* **Ausgangstext**

>>>

Wollt grad im anderen Thread fragen wegen der Griffe. Die hatte ich selber mal am Bike. In Pink gibts ja ne Auswahl an Kindergriffen


----------



## LTB (20. Februar 2019)

Die waren bei fahrrad.de tatsächlich in der Kategorie Kinder Griffe... 
Auf die Maße hatte ich nicht geachtet


----------



## Tidi (20. Februar 2019)

Ist bei kleen Pepe auch so breit, aber er greift eh immer innen, von daher passt dat schon .... kann der breitere leichte Carbon Lenker noch am nächsten Bike verwendet werden!


----------



## Kati (20. Februar 2019)

LTB schrieb:


> Die waren bei fahrrad.de tatsächlich in der Kategorie Kinder Griffe...
> Auf die Maße hatte ich nicht geachtet


Die Trek-Griffe werden hier immer gerne empfohlen wenn es um dünne Kindergriffe geht


----------



## MTB-News.de




----------



## pommodore (21. Februar 2019)

LTB schrieb:


> Habe fertig
> ...
> Klemmen der Naben klappt, aber zufrieden bin ich damit nicht...denke werde bei Gelegenheit noch Adapter besorgen. Und der Lenker muss noch gekürzt werden...evtl auch kleinere Griffe, sind doch sehr lang/breit...



Danke dir für die Rückmeldung. Woran liegts, dass du nicht mit dieser Lösung zufrieden bist? Verzieht es Gabel und Hinterbau etwas?


----------



## LTB (21. Februar 2019)

vorne ist es okay. Aber Hinterbau hatte sogar Übermaß von 104mm...habe es jetzt sauber geklemmt. Ich denke so kann es bleiben. Adapterhülsen scheint es auch nicht zu geben.


----------



## Marc19 (6. März 2019)

Heute gekommen

Alter die Laufräder laufen mal richtig scheisse.....

Hat jemand ein schönen Laufradsatz mit Scheibenaufnahme am HR?


----------



## Aldetruller (10. März 2019)

@Marc19 für den Preis?? Was stört dich genau wenn ich fragen darf?! Wollte Junior auch eins kaufen, möchte aber nicht noch viel Geld investieren müssen.


----------



## Marc19 (10. März 2019)

I'm Gründe ist es super!!!

Aber wir, zumindest die meisten so auch ich leben MTB......

<<<

* **Aufgabenstellung**
1. Fasse den Forumsauszug über Kinderfahrräder in zwei Sätzen zusammen.
2. Führe den Forumsauszug über Kinderfahrräder im Anschluss an den letzten angezeigten Satz fort.

* **Gegebene Daten**
>>>

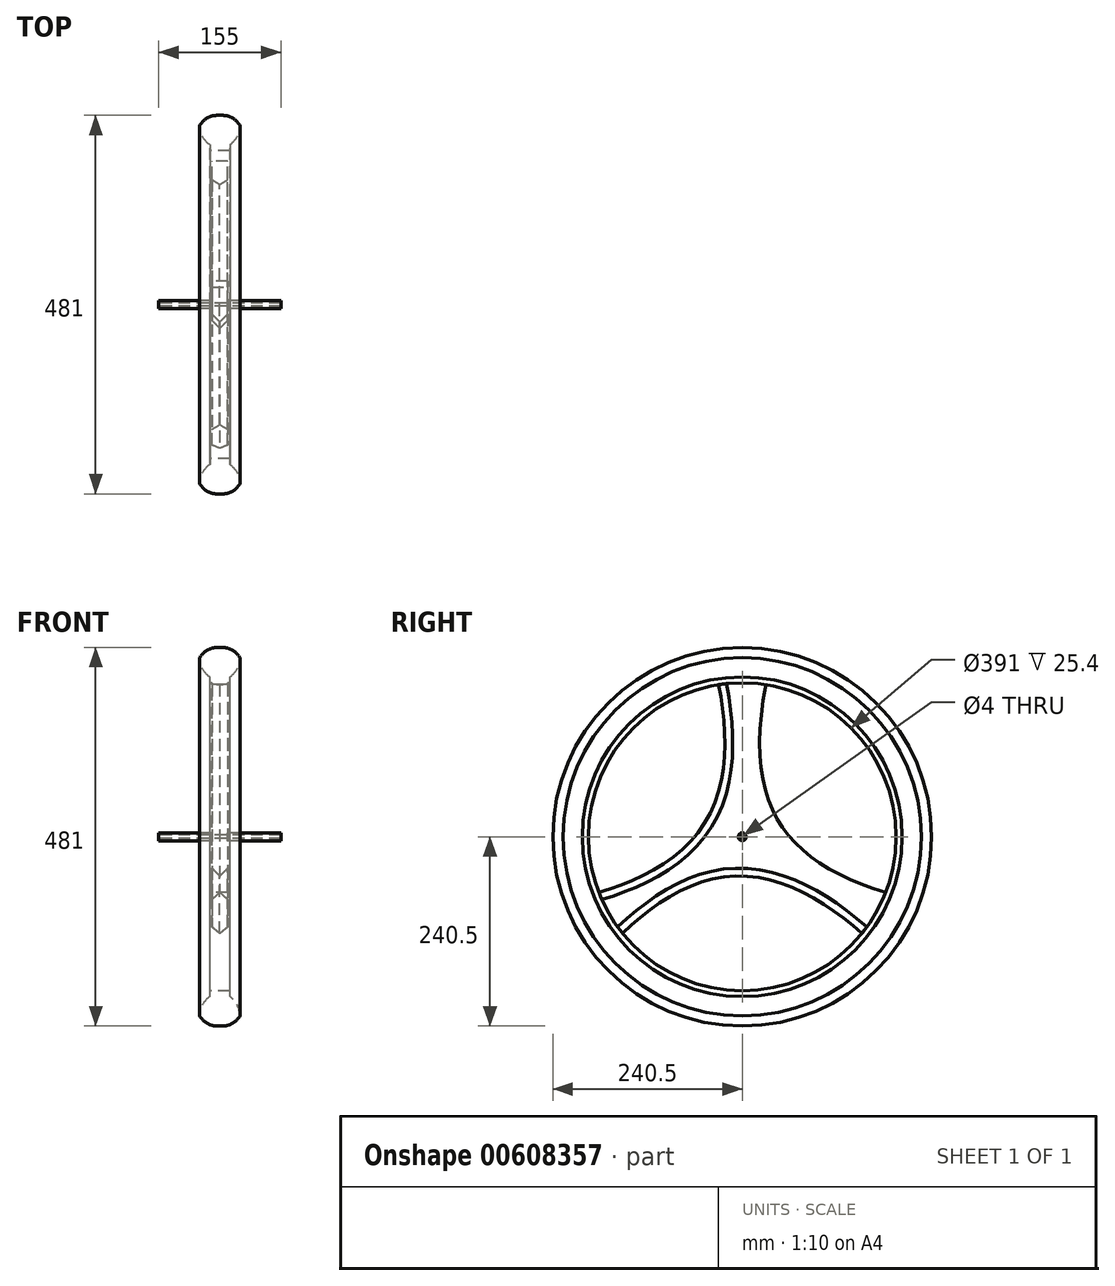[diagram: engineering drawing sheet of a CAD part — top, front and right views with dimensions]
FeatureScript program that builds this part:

<<<

* **Ergebnisse**
1. Griffe, die bei fahrrad.de in der Kategorie Kindergriffe geführt wurden, erweisen sich als sehr lang bzw. breit, und für dünne Kindergriffe werden gerne die Trek-Griffe empfohlen. LTB berichtet, dass der Hinterbau ein Übermaß von 104 mm hatte und jetzt sauber geklemmt ist, während Marc19 die Laufräder bemängelt und nach einem Laufradsatz mit Scheibenaufnahme am Hinterrad fragt.

2.
Bei mir war die Gabel Furz trocken eingebaut, 2 Speichen locker und die LR haben sich max 4 Umdrehungen gedreht.

Nachgearbeitet, 1a


----------



## Tidi (10. März 2019)

Ja diese Problemchen hat man heutzutage sehr oft und bei allen möglichen Herstellern, ob Versender wie YT oder HighEnd für noch higher Geld wie SantaCruz .... schade eigentlich bei den Summen, die man dafür zahlt! ... nuja meckern wir nicht rum, schrauben ja Alle gern und sind schließlich so doof und zahlen die Kohle trotzdem ....


----------



## MTB-News.de




----------



## Aldetruller (10. März 2019)

@Marc19 okay, also nix extremes, was nicht leicht zu beheben wäre und ohne große Zusatzkosten. Fand das Teil direkt super als ich es das erste mal sah. Dann wird es das wohl doch werden nach dem Vitus.


----------



## Liquid01 (11. März 2019)

Mein Kleiner fährt jetzt seit 3 Monaten mit dem Ramones durch die Gegend und zwar "Out of the box"...
Er hat tierischen Spaß damit, vor allem im Wald 
Ich find das Teil super, auch am Zusammenbau konnte ich nix aussetzen.


----------



## Aldetruller (21. März 2019)

Kurze Frage an die Ramonesbesitzer.
Einbaubreite Naben 100mm?! Gabelschaft Durchmesser und Überstand der Gabel? Wollte nach und nach Teile bestellen. Denke ich verzichte vorerst auf ne Bremse. Getauscht werden sollen Laufräder evtl, Reifen, Lenker und Vorbau. Danke für eure Antworten.


----------



## LTB (21. März 2019)

ja, normaler Durchmesser (28,6). Mit Überstand meinst du sicher die Schaftlänge, genau weiß ich es nicht, aber bei mir passt ein Vorbau und zwei 10mm Spacer.


----------



## nailz (21. März 2019)

Cooles Projekt! Ich habe hier einige Anregungen für mein neues Projekt gefunden. Es entsteht gerade ein neuer Thread, allerdings mit einem 12" *Fahr*rad


----------



## faradfara (2. Januar 2020)

Kann mir jemand den Innendurchmesser des Steuerrohres verraten?


----------



## LordLinchpin (2. Januar 2020)

nailz schrieb:


> Cooles Projekt! Ich habe hier einige Anregungen für mein neues Projekt gefunden. Es entsteht gerade ein neuer Thread, allerdings mit einem 12" *Fahr*rad



Warum sollte man ein 12" Fahrrad bauen? Die Größe taugt zum fahren garnicht.


----------



## Tidi (2. Januar 2020)

LordLinchpin schrieb:


> Warum sollte man ein 12" Fahrrad bauen? Die Größe taugt zum fahren garnicht.


... klappte bei Pepe super!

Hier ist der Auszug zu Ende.